We are a believing nation. Study after study confirm that the U.S. is the most religious of all the industrialized nations of the world. The vast majority of Americans believe that the Bible is the authorized, if not necessarily the literal, word of God. Yet when it comes to the religious voice in the public sphere, what the widespread public condemnation of the Reverend Wright reveals is that we do not respect the autonomy of religion. We expect our religion to be palpable and to reinforce rather than challenge our self-image. There is no room for the prophetic voice that speaks the truth of righteous indignation to power. And so long as that is the case, it would be more accurate to say that really there is no room for religion at all.
As John H. Thomas, the General Minister and President of the United Church of Christ, has said in his defense of Reverend Wright (link to the full text of Thomas' defense of Wright: http://www.ucc.org/news/responding-to-wright.html), to the extent that Christians desire to follow the Bible, faithfulness, not respectability, should be the order of the day. Thomas concludes with the following remarks:
Is Pastor Wright to be ridiculed and condemned for refusing to play the court prophet, blessing land and sovereign while pledging allegiance to our preoccupation with wealth and our fascination with weapons? In the United Church of Christ we honor diversity. For nearly four centuries we have respected dissent and have struggled to maintain the freedom of the pulpit. . . For what this nation needs is not so much polite piety as the rough and radical word of the prophet calling us to repentance. And, as we struggle with that ancient calling, I pray we will be shrewd enough to name the hypocrisy of those who decry the mixing of religion and politics in order to serve their own political ends.
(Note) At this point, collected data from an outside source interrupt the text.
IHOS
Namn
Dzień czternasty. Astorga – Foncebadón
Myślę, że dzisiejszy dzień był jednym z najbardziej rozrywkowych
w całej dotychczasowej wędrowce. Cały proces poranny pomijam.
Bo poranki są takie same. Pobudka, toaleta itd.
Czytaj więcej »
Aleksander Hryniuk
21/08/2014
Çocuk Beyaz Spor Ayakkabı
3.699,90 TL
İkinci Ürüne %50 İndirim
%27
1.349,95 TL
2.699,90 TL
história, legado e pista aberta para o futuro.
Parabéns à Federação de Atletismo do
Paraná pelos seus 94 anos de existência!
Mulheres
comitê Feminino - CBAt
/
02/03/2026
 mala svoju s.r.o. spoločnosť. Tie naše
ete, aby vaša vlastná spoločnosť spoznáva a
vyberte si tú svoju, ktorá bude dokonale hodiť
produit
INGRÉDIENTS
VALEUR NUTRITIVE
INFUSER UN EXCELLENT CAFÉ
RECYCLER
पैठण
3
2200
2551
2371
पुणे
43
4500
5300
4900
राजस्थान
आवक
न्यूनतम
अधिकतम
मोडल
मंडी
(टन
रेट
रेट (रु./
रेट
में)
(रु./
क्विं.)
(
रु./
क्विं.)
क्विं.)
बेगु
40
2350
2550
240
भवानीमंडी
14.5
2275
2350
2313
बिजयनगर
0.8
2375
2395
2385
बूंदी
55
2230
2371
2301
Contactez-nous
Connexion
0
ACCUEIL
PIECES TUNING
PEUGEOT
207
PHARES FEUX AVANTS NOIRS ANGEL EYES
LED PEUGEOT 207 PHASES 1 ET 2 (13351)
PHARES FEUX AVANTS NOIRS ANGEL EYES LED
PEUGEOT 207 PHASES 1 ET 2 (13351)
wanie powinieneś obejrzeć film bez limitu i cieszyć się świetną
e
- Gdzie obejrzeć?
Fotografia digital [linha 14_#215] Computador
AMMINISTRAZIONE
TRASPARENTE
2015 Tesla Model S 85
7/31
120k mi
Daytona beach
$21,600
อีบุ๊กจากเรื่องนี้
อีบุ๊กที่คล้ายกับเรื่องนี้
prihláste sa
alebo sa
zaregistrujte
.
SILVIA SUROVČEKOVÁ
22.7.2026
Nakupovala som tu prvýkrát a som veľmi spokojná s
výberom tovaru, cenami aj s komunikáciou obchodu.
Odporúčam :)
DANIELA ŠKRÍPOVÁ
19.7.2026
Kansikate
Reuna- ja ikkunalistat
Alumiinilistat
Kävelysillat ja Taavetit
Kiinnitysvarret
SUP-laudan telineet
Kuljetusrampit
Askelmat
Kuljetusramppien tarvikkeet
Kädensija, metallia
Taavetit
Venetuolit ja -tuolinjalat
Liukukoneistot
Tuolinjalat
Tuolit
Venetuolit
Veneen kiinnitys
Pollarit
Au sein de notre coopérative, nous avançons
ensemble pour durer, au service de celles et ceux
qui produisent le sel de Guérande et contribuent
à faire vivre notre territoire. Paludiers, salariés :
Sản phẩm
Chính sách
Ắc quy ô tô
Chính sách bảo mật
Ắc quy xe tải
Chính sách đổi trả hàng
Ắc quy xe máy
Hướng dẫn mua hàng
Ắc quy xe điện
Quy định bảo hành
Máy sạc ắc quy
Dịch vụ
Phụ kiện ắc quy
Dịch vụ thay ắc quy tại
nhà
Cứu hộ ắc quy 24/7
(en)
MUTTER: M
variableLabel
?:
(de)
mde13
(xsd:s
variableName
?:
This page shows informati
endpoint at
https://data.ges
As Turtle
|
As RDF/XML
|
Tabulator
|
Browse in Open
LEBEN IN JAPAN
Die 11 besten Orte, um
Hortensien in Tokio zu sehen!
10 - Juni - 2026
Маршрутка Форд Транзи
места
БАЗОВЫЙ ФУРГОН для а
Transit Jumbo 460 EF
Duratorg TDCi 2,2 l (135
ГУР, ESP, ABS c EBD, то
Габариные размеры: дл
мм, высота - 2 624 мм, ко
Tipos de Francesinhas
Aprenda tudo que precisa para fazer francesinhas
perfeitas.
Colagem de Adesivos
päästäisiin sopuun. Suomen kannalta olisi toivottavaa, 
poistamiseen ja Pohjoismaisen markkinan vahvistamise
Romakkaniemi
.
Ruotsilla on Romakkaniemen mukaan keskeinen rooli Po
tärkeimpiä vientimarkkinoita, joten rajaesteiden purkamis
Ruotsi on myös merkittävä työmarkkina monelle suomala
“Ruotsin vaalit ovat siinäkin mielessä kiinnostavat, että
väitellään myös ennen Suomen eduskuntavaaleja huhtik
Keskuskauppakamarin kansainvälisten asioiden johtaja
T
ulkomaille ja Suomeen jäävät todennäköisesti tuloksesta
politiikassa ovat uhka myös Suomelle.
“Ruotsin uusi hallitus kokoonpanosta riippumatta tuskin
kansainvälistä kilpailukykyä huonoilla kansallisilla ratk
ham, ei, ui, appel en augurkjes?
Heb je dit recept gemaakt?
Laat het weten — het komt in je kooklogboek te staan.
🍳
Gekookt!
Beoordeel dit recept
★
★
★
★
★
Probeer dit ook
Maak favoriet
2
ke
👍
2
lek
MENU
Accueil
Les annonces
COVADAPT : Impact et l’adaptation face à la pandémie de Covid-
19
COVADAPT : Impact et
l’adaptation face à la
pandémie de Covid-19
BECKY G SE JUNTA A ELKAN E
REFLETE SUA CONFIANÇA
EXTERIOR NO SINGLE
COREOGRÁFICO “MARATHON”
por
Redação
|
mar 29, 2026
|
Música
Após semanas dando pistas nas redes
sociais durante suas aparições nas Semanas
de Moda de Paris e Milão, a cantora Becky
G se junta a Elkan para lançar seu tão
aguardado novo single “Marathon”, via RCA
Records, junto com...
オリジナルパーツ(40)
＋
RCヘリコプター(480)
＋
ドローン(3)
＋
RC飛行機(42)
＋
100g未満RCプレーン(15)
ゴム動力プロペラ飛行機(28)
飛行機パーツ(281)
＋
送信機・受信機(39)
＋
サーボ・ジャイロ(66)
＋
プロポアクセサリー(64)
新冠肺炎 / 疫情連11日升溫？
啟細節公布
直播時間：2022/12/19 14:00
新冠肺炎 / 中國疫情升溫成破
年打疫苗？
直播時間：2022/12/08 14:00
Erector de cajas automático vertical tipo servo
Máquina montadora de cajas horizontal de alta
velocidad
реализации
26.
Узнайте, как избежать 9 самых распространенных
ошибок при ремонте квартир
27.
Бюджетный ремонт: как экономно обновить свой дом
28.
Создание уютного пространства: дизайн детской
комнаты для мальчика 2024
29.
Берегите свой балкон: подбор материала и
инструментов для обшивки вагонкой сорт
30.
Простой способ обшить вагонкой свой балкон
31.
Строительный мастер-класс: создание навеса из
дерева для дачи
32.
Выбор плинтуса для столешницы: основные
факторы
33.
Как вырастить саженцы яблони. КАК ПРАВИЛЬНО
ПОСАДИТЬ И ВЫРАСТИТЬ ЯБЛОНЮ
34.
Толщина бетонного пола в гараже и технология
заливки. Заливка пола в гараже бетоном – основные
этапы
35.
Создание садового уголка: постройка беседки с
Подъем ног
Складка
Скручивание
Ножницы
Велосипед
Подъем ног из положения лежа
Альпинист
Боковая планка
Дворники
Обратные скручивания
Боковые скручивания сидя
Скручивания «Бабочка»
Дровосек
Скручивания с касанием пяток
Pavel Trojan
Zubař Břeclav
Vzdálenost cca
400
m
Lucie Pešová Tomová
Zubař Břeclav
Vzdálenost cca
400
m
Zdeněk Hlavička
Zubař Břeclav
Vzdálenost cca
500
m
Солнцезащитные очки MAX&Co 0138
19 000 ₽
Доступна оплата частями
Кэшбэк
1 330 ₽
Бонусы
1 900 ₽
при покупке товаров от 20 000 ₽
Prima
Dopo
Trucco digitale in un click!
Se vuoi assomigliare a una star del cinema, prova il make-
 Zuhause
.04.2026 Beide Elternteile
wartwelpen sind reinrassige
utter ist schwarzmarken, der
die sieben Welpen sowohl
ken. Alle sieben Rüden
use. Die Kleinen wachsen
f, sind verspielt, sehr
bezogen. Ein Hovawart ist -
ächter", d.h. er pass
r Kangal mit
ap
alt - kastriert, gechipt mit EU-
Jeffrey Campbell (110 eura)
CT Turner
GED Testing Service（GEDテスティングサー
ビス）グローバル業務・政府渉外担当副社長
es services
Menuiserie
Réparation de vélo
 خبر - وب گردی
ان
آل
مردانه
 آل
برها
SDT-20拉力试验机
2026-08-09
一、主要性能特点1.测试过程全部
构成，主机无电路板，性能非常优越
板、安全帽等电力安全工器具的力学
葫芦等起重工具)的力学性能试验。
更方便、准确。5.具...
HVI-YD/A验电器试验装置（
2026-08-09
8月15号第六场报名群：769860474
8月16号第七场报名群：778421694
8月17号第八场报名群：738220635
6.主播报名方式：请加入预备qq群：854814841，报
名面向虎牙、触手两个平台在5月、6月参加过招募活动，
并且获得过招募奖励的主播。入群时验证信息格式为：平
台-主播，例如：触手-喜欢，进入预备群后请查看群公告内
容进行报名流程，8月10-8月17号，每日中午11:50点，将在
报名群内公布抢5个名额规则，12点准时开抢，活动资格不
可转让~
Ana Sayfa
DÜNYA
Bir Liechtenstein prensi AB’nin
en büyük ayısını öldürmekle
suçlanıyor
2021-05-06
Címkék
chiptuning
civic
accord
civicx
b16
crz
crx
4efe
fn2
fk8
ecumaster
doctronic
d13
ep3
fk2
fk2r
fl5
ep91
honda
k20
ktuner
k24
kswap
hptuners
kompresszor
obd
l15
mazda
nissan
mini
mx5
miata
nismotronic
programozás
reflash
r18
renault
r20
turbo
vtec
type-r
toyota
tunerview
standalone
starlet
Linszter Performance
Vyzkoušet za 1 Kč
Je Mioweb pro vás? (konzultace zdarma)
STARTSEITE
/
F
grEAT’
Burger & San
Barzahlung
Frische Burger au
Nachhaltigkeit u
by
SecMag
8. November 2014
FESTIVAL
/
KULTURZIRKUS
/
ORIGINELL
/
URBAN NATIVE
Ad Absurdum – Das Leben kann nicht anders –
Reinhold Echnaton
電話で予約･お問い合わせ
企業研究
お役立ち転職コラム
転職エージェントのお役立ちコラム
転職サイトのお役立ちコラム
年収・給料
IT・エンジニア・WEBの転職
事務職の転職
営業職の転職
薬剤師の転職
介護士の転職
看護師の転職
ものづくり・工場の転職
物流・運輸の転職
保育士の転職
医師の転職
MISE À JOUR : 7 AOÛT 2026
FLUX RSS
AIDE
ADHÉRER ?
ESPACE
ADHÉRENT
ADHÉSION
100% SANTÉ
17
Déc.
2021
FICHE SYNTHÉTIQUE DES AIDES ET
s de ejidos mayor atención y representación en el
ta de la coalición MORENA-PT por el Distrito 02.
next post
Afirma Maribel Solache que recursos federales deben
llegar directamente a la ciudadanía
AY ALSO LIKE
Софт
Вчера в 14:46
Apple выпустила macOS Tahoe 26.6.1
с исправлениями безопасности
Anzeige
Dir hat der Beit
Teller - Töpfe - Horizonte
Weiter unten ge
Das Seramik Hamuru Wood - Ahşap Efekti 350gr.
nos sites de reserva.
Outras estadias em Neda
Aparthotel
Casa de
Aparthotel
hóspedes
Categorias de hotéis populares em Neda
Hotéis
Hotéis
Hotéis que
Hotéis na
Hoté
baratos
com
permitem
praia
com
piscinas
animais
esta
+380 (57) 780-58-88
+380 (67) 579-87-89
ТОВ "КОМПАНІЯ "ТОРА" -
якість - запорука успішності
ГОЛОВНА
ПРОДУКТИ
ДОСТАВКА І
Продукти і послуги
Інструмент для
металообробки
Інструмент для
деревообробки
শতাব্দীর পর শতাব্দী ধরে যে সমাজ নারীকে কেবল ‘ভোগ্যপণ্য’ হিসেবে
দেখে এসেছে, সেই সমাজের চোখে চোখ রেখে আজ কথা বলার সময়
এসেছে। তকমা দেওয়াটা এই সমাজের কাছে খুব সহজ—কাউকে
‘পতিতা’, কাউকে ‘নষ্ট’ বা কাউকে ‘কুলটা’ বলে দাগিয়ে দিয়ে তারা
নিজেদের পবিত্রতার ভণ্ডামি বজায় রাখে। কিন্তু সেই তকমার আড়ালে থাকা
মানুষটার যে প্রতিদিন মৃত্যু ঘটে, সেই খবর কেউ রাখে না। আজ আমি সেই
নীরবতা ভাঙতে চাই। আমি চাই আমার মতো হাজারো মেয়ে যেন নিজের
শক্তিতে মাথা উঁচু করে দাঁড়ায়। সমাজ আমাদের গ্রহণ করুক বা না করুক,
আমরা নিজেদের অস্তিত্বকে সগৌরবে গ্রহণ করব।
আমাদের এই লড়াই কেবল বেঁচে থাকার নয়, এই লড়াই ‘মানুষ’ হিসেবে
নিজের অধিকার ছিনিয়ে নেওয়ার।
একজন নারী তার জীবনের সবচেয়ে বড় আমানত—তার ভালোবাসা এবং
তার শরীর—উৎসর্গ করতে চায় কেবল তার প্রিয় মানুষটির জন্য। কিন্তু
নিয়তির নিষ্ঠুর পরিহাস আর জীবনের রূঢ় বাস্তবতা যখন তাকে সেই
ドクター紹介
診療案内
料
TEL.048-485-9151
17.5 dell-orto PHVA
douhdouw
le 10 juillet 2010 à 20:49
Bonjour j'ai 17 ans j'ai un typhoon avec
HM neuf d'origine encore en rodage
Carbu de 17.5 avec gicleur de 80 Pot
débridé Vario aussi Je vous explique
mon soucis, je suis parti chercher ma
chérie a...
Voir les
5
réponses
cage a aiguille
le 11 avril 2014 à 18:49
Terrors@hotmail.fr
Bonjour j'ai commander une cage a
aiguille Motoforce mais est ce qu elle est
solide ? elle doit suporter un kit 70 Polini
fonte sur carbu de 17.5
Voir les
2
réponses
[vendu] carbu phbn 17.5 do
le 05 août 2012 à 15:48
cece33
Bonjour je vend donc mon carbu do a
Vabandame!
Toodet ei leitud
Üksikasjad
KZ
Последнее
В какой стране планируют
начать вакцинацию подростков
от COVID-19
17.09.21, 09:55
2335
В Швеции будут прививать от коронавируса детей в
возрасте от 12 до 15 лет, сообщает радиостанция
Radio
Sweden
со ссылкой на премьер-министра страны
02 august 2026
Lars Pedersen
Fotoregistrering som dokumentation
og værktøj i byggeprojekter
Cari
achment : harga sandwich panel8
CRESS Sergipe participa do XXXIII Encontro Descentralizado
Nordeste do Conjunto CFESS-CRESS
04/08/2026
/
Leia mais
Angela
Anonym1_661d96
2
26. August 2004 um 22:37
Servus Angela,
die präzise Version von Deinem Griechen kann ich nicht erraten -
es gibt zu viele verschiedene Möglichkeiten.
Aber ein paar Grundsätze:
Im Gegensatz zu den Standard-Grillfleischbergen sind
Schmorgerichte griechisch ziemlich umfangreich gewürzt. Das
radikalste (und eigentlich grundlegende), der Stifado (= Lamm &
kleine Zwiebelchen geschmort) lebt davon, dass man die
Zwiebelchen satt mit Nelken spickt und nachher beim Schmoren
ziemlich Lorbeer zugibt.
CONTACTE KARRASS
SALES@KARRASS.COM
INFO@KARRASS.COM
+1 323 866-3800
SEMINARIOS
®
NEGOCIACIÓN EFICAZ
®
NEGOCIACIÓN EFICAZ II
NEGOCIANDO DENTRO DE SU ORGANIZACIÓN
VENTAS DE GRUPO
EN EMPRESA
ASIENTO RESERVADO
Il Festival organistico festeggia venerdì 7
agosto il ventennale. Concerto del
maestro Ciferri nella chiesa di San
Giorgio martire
Obama's refusal to disassociate himself from his former pastor is a courageous political calculation (and no, courage and calculation are not necessarily mutually exclusive). By the success of his political organization, he has long since proven himself a capable manager. By his honest treatment of the subject of race in America, many believe he has shown himself to be an inspirational leader. And by his involvement in a church that dares to call the nation to task in accordance with the our own high-minded ideals and professed religious convictions, he may very well stem the tide of the trivialization of religion that has so easily allowed the religious values of peace and mercy to serve the misbegotten ends of a perpetual war.
For a nation made up by a vast majority of religious believers, I only wish (and pray) that we could begin to appreciate the positive role independent religious voices like those such as Jeremiah Wright play within, and on behalf of, our democracy. Anything less would not only be undemocratic, but downright unchristian.